Which they did, as from Baby's perspective. They could also see the scout ship on the KDL's screen, with its nose a scant ten meters from the barrier.

“We will poke it,” Zainal's voice said, and Baby drifted into the opacity of the Bubble and bounced slowly backward.

“Here, let me adjust the screen a bit so they can see what the warship left behind,” Marrucci said, laughter rippling through his voice.

“We'll need a touch of reverse for a proper view.” That was in Laughrey's amused baritone. He chuckled openly as the view screen of Baby slowly swung to starboard and then slowly reversed.

“See what we mean?” Bert Put said, and Kris could just imagine the grin on the Aussie's face. “Lost every array they had and every mast they had.”

“Outlined forever in the Bubble,” said Balenquah. “Madre de Dios, the Farmers make some clever stuff!”

“Can you make any analysis of it?” Scott asked.

“Can't if sensors can't pick up anything,” Bert Put said. “Not unless we go out and see if we can cut a patch of it.”

“No,” Zainal said. “If you wish, someone will go outside but we will not take sample.”

“Affirmative to defacing it, Zainal,” Scott said. “But I'd like an EVA inspection of it.”

“I go,” Zainal said, and immediately there was protest from both Baby and the KDL observers.

Kris discovered her left hand on her lips, to keep from adding her protest. Then she conquered her fear.

“He's the one to go, Ray,” she said firmly. “He knows the gear and the ship. No one else has checked out for a space walk, have they?”
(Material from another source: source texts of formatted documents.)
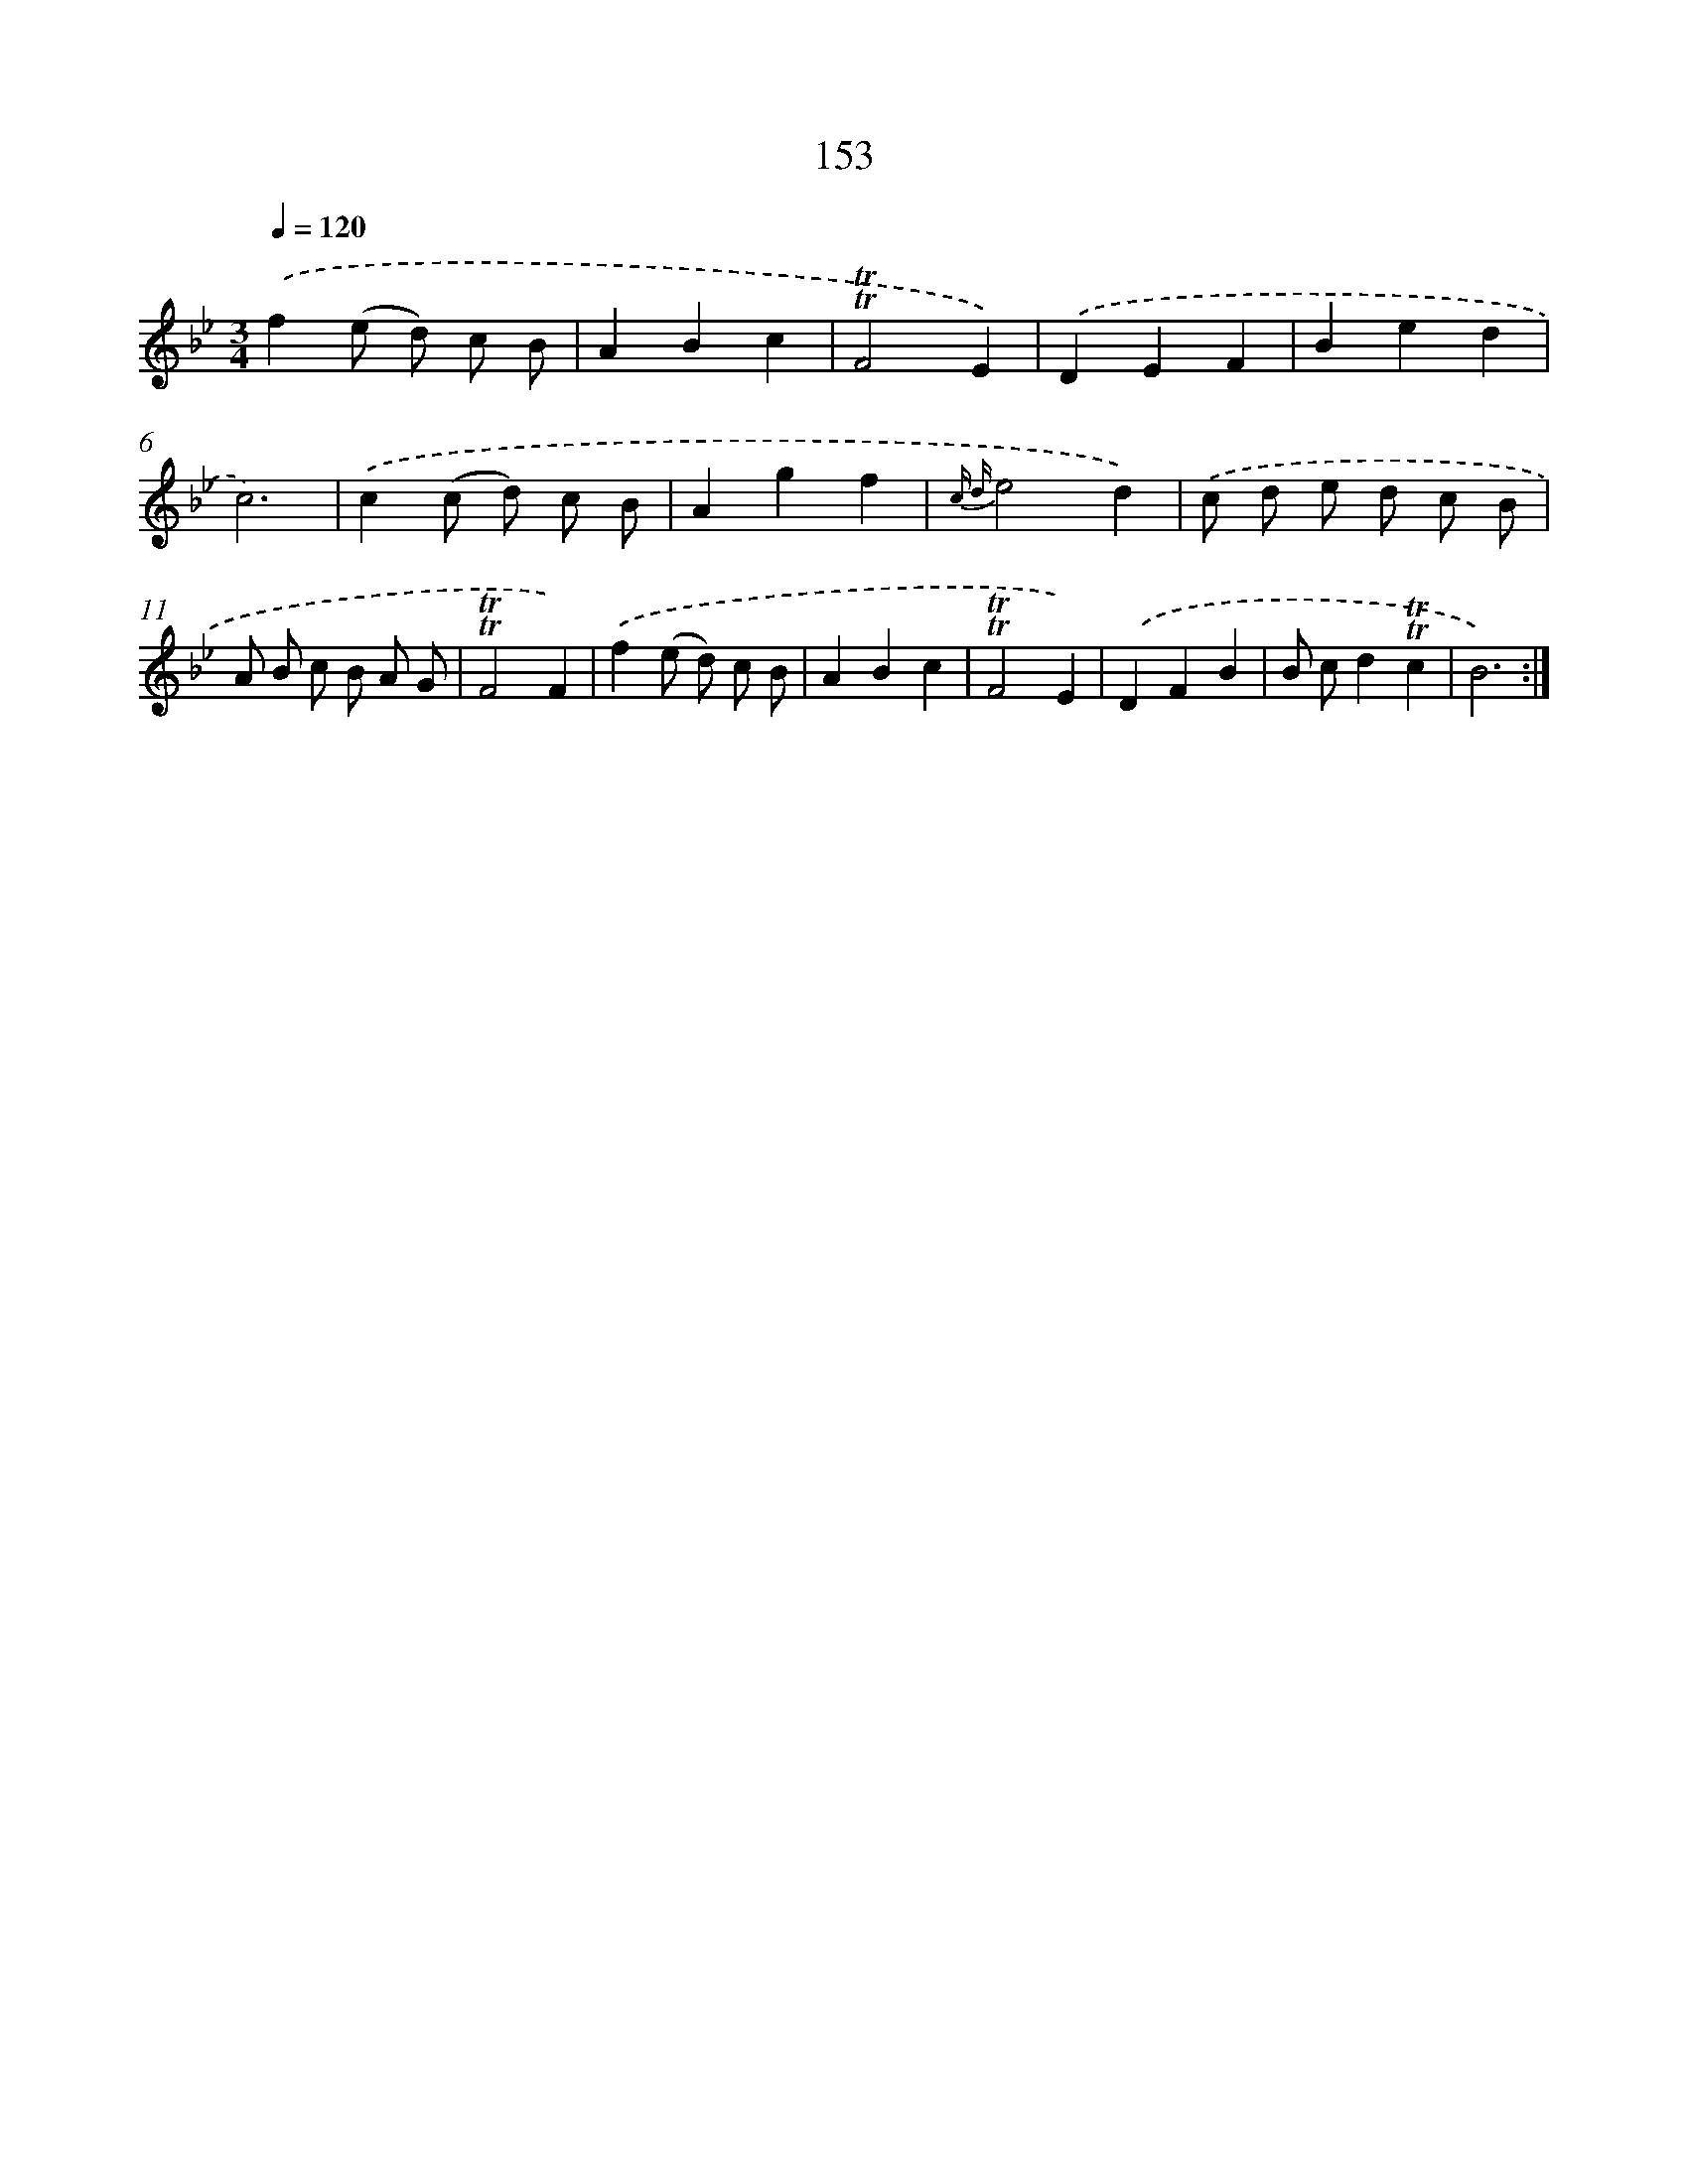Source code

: X: 15679
T: 153
%%abc-version 2.0
%%abcx-abcm2ps-target-version 5.9.1 (29 Sep 2008)
%%abc-creator hum2abc beta
%%abcx-conversion-date 2018/11/01 14:37:56
%%humdrum-veritas 2998178629
%%humdrum-veritas-data 1641179710
%%continueall 1
%%barnumbers 0
L: 1/4
M: 3/4
Q: 1/4=120
K: Bb clef=treble
.('f(e/ d/) c/ B/ |
ABc |
!trill!!trill!F2E) |
.('DEF |
Bed |
c3) |
.('c(c/ d/) c/ B/ |
Agf |
{c d}e2d) |
.('c/ d/ e/ d/ c/ B/ |
A/ B/ c/ B/ A/ G/ |
!trill!!trill!F2F) |
.('f(e/ d/) c/ B/ |
ABc |
!trill!!trill!F2E) |
.('DFB |
B/ c/d!trill!!trill!c |
B3) :|]
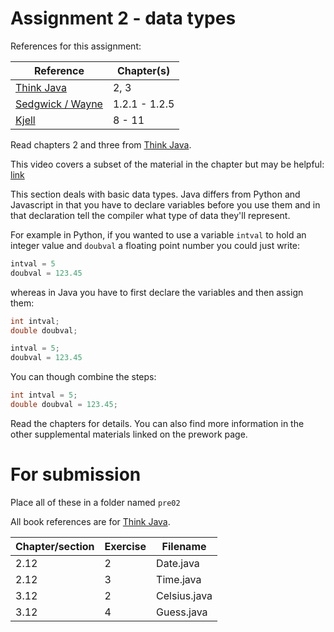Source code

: * Assignment 2 - data types

References for this assignment:
| Reference        | Chapter(s)    |
|------------------+---------------|
| [[https://books.trinket.io/thinkjava/][Think Java]]       | 2, 3          |
| [[https://introcs.cs.princeton.edu/java/10elements/][Sedgwick / Wayne]] | 1.2.1 - 1.2.5 |
| [[https://chortle.ccsu.edu/Java5/index.html#03][Kjell]]            | 8 - 11        |


Read chapters 2 and three from [[https://books.trinket.io/thinkjava][Think Java]].

This video covers a subset of the material in the chapter but may be
helpful: [[https://www.youtube.com/watch?v=l6Q6BVfnCI0&list=PL9KxKa8NpFxJQG8NhHYHIdRBQbn0PH5qV&index=2][link]]

This section deals with basic data types. Java differs from Python and
Javascript in that you have to declare variables before you use them
and in that declaration tell the compiler what type of data they'll
represent. 

For example in Python, if you wanted to use a variable ~intval~ to hold
an integer value and ~doubval~ a floating point number you could just
write:

#+begin_src python
intval = 5
doubval = 123.45
#+end_src

whereas in Java you have to first declare the variables and then
assign them:

#+begin_src java
int intval;
double doubval;

intval = 5;
doubval = 123.45
#+end_src

You can though combine the steps:

#+begin_src java
int intval = 5;
double doubval = 123.45;
#+end_src

Read the chapters for details. You can also find more information in
the other supplemental materials linked on the prework page.

* For submission
Place all of these in a folder named ~pre02~

All book references are for [[https://books.trinket.io/thinkjava][Think Java]].

| Chapter/section | Exercise | Filename     |
|-----------------+----------+--------------|
|            2.12 |        2 | Date.java    |
|            2.12 |        3 | Time.java    |
|            3.12 |        2 | Celsius.java |
|            3.12 |        4 | Guess.java   |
“I have,” Bert Put said, “but not with this equipment. Zainal'll be just fine, Kris. He's already suiting up.”

Zainal's EVA suit also had its own camera, so after a nervous wait, the view was transferred to Zainal's helmet eye and they saw the shimmering veil of the Bubble as he slowly approached it. They could see his hands reaching out to prod it gently, and the reaction of even that light touch as he floated away from it.